Quell’assurda voglia di crisi

E dunque? Stallo messicano. Con il Pd innervosito dai continui strappi di quello che dovrebbe essere l’alleato con le maggiori affinità elettive, Salvini incapace di applaudire a un voto che preveda più soldi per aerei e cannoni e Conte – consapevole che la sua popolarità potrebbe sensibilmente ridursi nel giro di un anno e dunque tentato dal voto a giugno – deciso a spostare il proprio baricentro a seconda delle curve dei sondaggi. La politica c’entra moltissimo, eppure non c’entra nulla, perché ormai i leader del populismo all’amatriciana hanno consegnato l’organizzazione del nostro futuro a degli strambi algoritmi, rinunciando definitivamente alla logica e – se la parola ha ancora un senso – agli ideali.
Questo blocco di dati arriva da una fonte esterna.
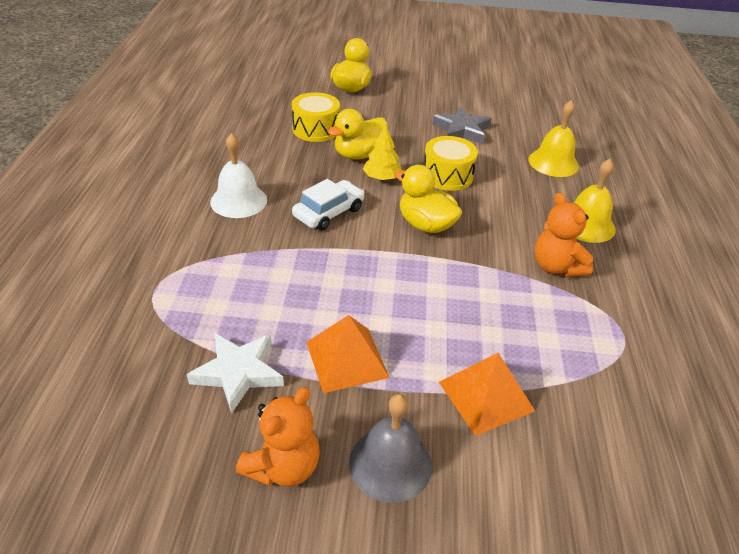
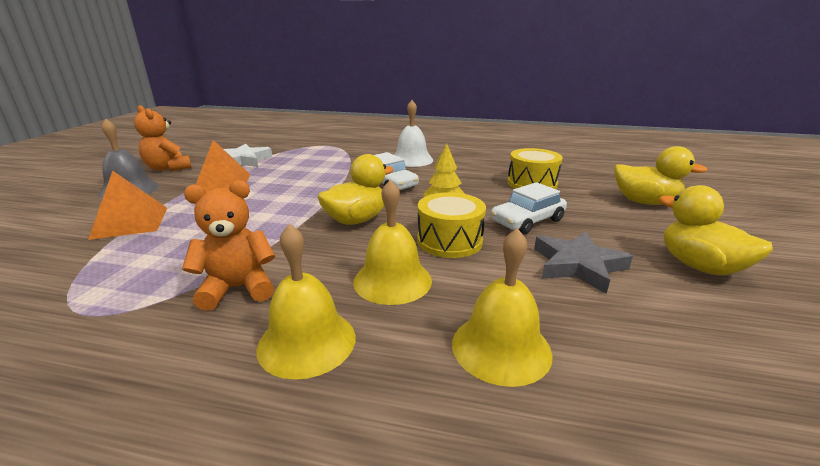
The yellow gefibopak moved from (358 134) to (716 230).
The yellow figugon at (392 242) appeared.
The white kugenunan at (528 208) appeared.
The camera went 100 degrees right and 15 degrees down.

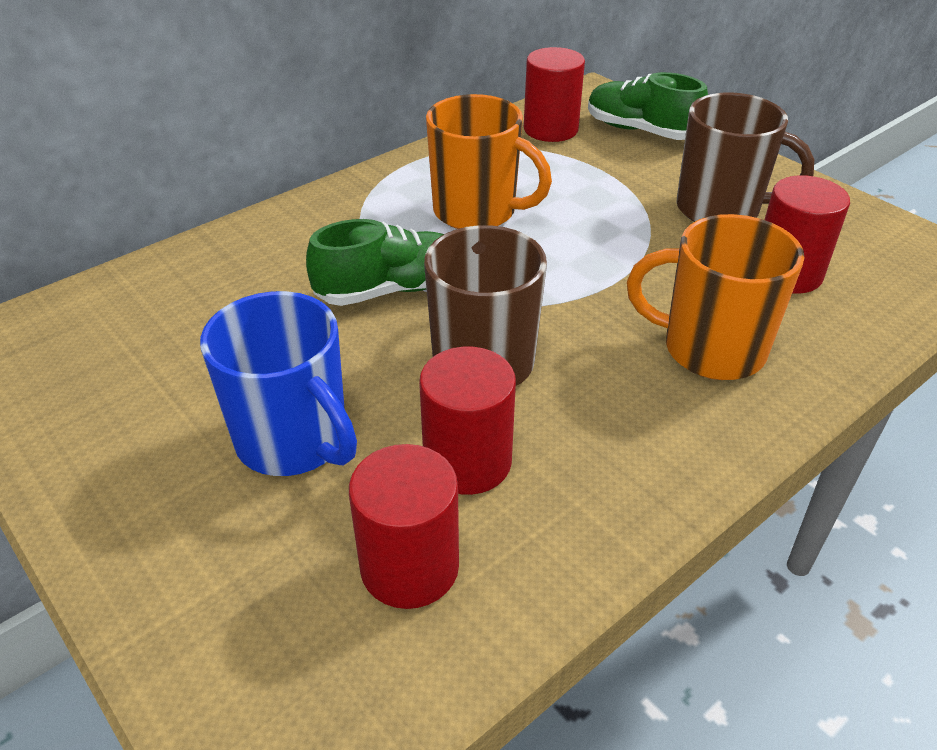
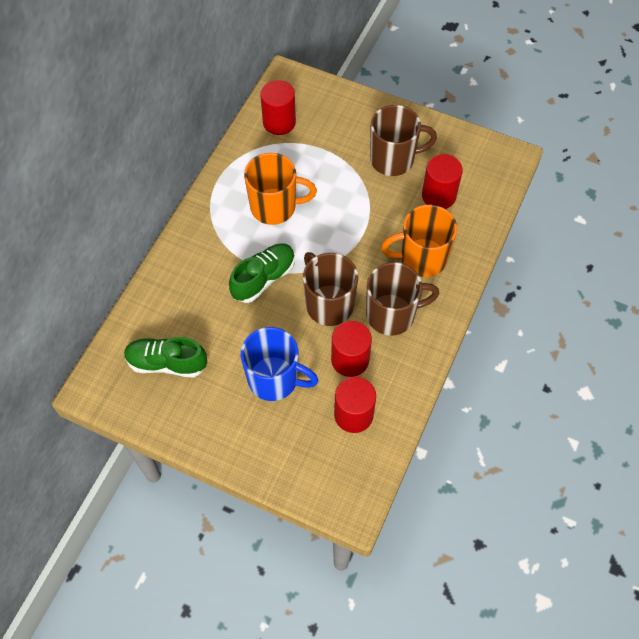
The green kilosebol moved from (648 106) to (165 357).
The brown pasefuba at (403 299) appeared.
The camera went 25 degrees left and 20 degrees up.

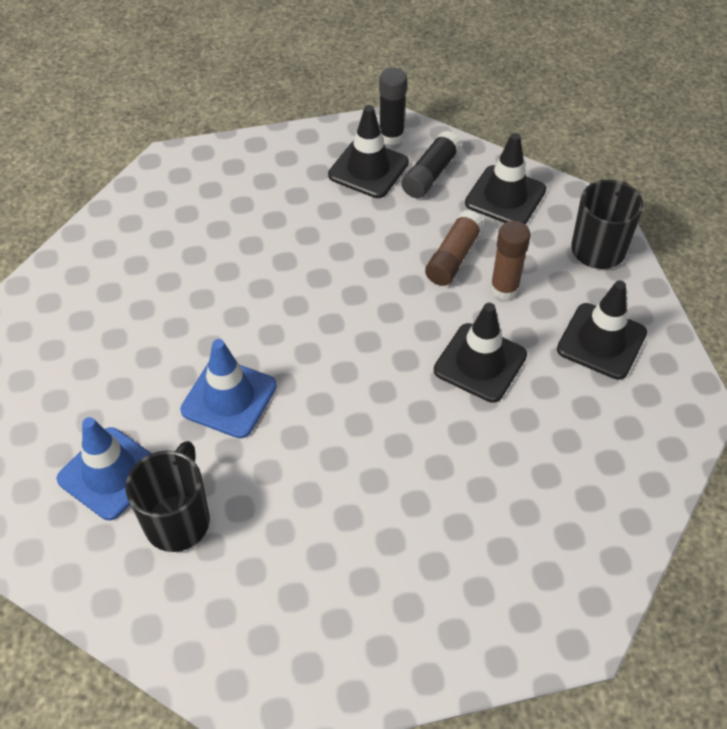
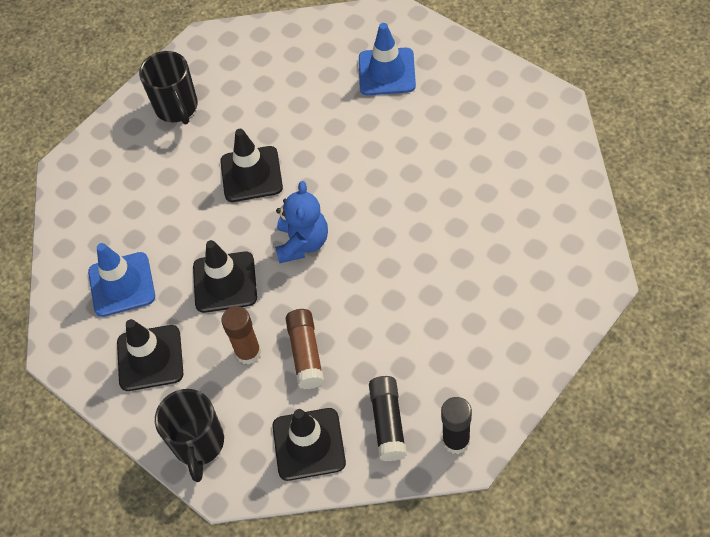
The black pasefuba moved from (168 496) to (168 87).
The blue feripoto moved from (228 388) to (121 280).
The black feripoto moved from (368 151) to (251 165).
The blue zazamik at (301 222) appeared.
The camera went 150 degrees right and 5 degrees up.

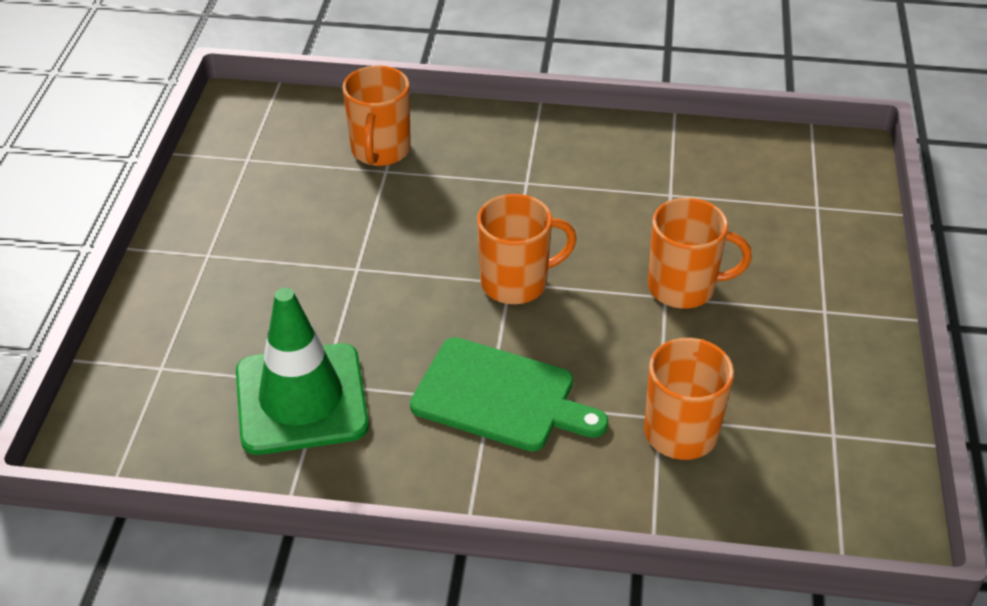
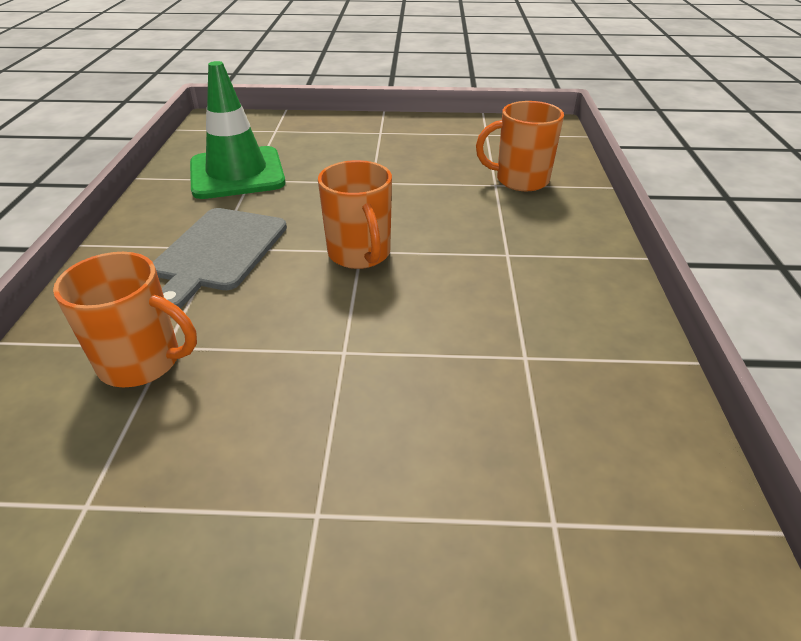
The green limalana at (509 394) became the grey limalana at (220 258).
The orange pasefuba at (700 253) disappeared.
The camera went 85 degrees right and 5 degrees down.

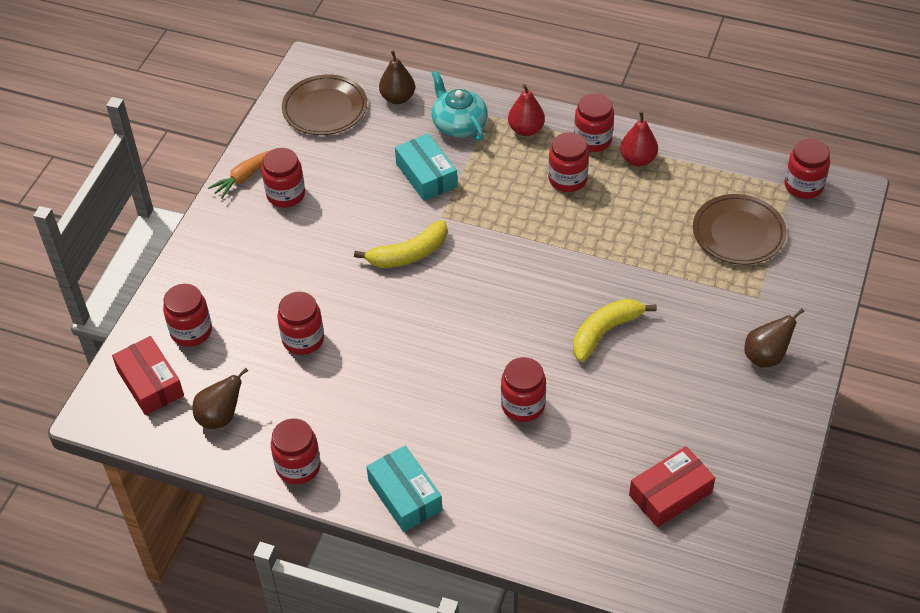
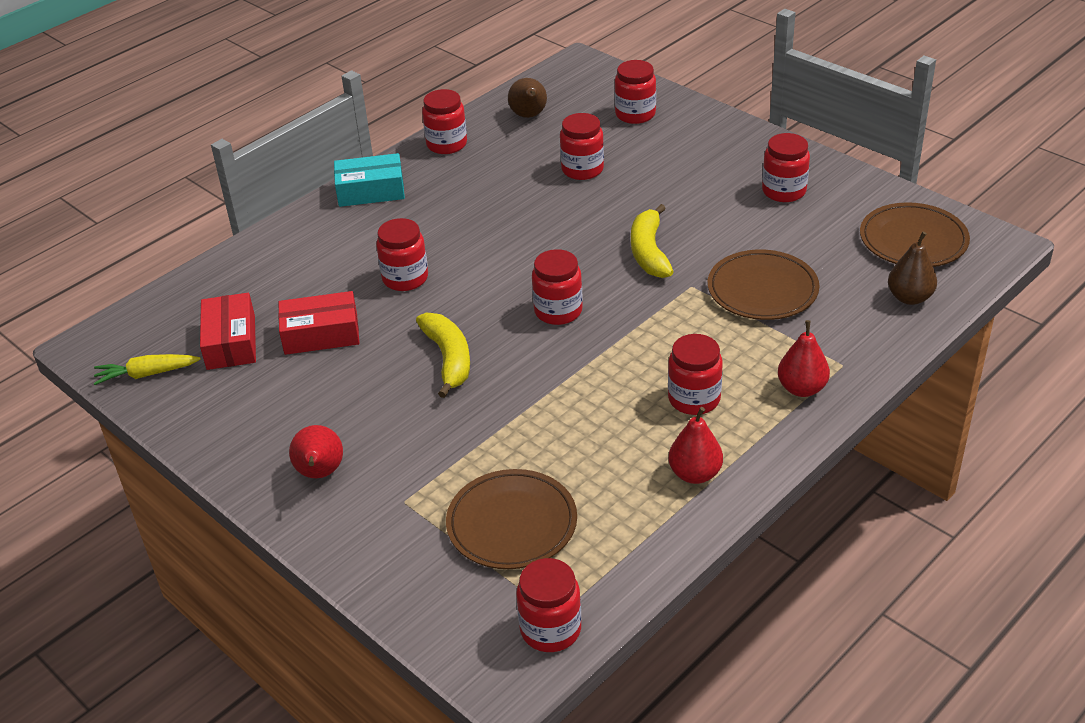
The red tiposi moved from (148 375) to (319 323).
The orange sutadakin at (239 174) disappeared.
The turquoise tiposi at (426 167) was replaced by the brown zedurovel at (763 285).
The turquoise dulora at (460 105) disappeared.
The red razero moved from (594 122) to (557 287).
The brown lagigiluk at (774 338) became the red lagigiluk at (316 451).
The yellow sutadakin at (147 369) appeared.
The camera went 115 degrees right and 10 degrees down.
Difficile non notare una trama falsa nel tessuto dei loro pensieri e una falla nella tolda della nave comune. Draghi e il Pd da una parte, i 5 Stelle e la Lega sul fronte opposto. Non stupisce allora che il premier salga al Quirinale. La crisi c’è già. Anche se non ci sarà. Ma fino a quando? Succede nel giorno in cui l’Armata Rossa si allontana da Kiev facendo inevitabilmente emergere ancora due domande: che cosa sarebbe successo se Zelensky si fosse arreso dal primo giorno come continuano a chiedere i “complessisti” di casa nostra? Che cosa sarebbe successo se non avesse avuto le armi?